Yep. All that is good to know "IF" a person;
A. Understands it.
B. Has the tools and knowledge to put it "on the nose".
C. Owns better than a Harbor Freight genney.

The rest will either zap their boards or find another way to heat until power comes back.
They went far beound nessary safty provisions years ago. I trust thermocouples,flame roll-out,high limit devices and see transister boards overly redundant and failure prone.
Adding insult on top of it is that half the so called repairmen are clueless about troubleshooting electronics so they install parts until it starts working again.
 
Two mistakes here.
First buying a York furnace, second, buying a HF generator.
 
A fair amount of misinformation, Jeff.

I don't buy the claim that the flame sensors measure in microvolts. It's hard enough to measure millivolts in a noisy environment; measuring DC levels below a millivolt in a noisy environment is quite difficult. There are several different ways to detect a flame with electronics: you can use an optical sensor, you can measure the flame's conductivity or you can heat a thermocouple. None of these techniques requires reading sub-millivolt voltages.

Why should the frequency be so critical? What is "on the nose"? Sure, any ac motors in the system (such as the blower) want something close to 60 Hz, but the electronics shouldn't care: it's all DC at that point. BTW, a cheap frequency meter is the "Kill-A-Watt" meter. Should be good enough to get you within one or two Hz. The only generators capable of maintaining a precise frequency are inverters; any conventional generator will necessarily suffer from droop as the load changes.

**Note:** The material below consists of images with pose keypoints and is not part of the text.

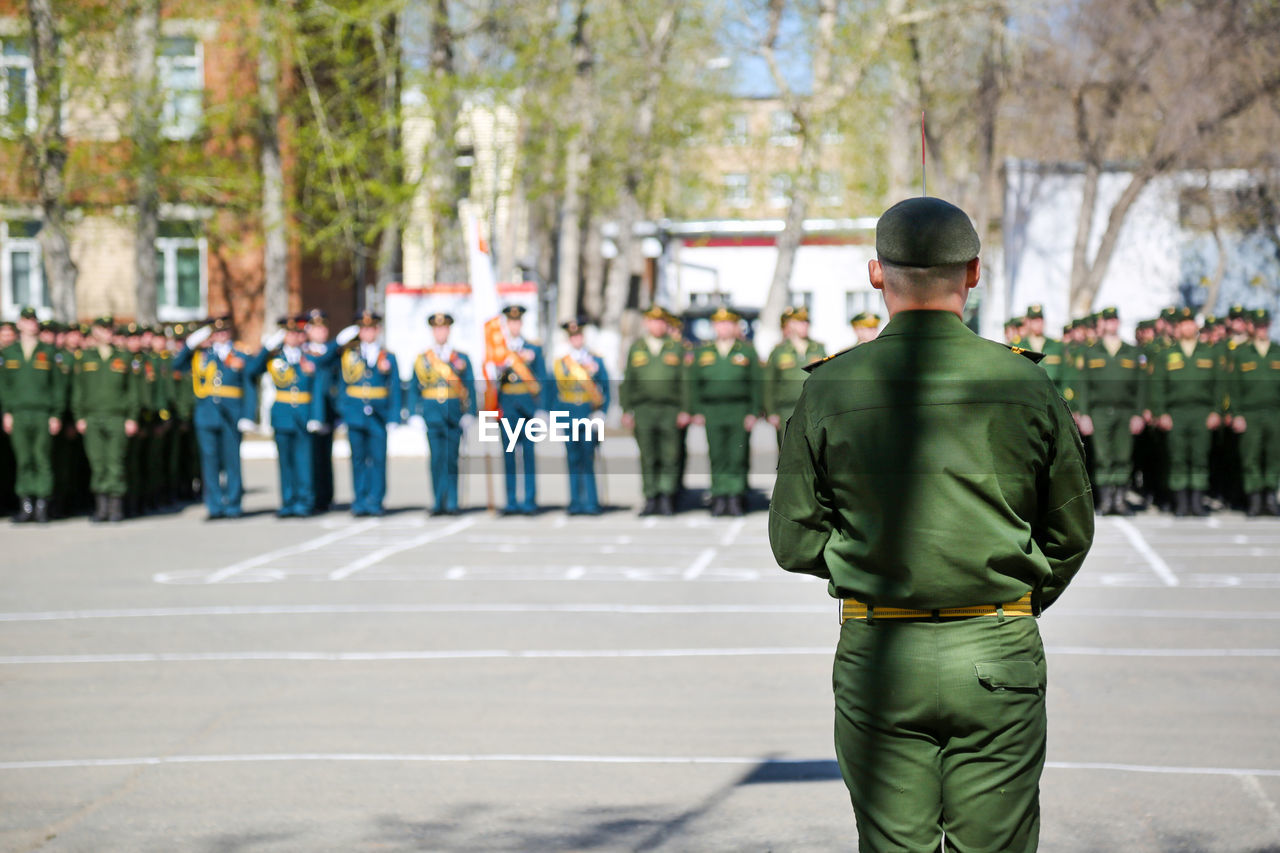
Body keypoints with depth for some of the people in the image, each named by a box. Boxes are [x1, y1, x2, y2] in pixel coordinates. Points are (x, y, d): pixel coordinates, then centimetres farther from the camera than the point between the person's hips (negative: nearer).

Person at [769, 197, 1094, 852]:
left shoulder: (829, 391, -4)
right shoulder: (1026, 385, -3)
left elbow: (794, 540, 1)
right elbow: (1071, 533, 6)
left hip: (876, 659, 0)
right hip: (999, 658, 0)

All AC generators are by definition "alternators", and most if not all have brushes. The brushes are necessary to excite the field. The inverter-style generators go through the additional steps of rectifying the ac alternator output, then converting it to a sine or square wave output with solid-state switches. The advantage of this is it decouples the engine speed from the output frequency, so an inverter unit will use less gas and make less noise than a conventional generator. It's a fact that the square-wave output of the cheaper inverter units generates a lot of high frequency noise that can play havoc with electronics, but the high-end units such as Honda put out a reasonably clean sine wave.
 
If you want to smooth out moidified sine wave output, you can use a reactor in the output, or a 1:1 transformer. The iron in the core will take care of it.
 
Mark,

You need to get your facts straight also.

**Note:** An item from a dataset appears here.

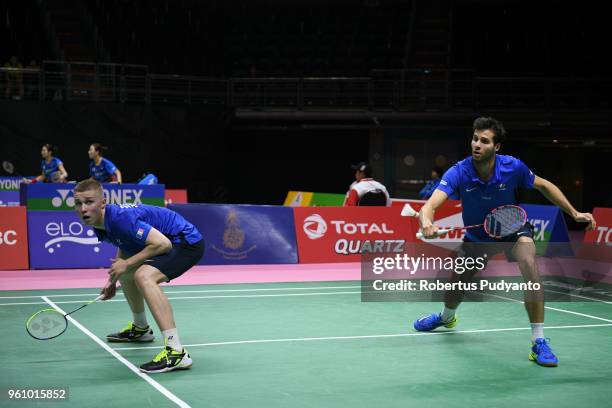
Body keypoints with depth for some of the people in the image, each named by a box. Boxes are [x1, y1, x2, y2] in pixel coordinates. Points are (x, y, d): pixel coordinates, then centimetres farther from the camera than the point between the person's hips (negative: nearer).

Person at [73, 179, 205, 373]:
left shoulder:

Most furnaces use a thermocouple to measure flame temperature. Thermocouples use the effect of dissimular metals to produce a voltage when heated and it is in microvolts. How do they measure these small voltage changes? Lots of filtering.

Cliff(VA)
 
Here is a little more. This is from the Factory guy. Second they have so much crap from what idiots do that if you follow what I told you it should cover most every possible. These furnaces use a hot surface ignitor with 24vac on it. The equipment I work on has standing pilots, to thermal couples, thermal generators, flame optical sensors, feed back cofirmation systems and a couple I probably forgot. Milli are for the thermal pilots and micro are for the flame sensor systems. Some circut boards have quartz crystal counter systems on them and they either work on 50hz or 60hz and nowhere inbetween. Also some of them can get into the $200-$400 range with little effort. This furnace is a 60hz unit. The idea is to cover all of your bases or would you like to try and explane your warrenty when you blow up your $1700 furnace cause you had a screwed up generator or low voltage etc. The guy "pete" two houses down is my heating and air guy who installed it. His dad is 62 years old and has bin in the business for more that 30 years. I think these guys Know what they are talking about. I also think the service teck line for Johnson controls would also know.
Again.. cover all of the bases. I would rather be safe.
 
To set the cycles to 60 on my little generator, I plug in a 110 volt clock with the second hand set on "12". Run it with the generator for a set time like five minutes, timed with your wrist watch, and observe the second hand. If you are short of five minutes on the electric clock, increase the speed until you get an exact reading. Accuracy increases with longer time spans.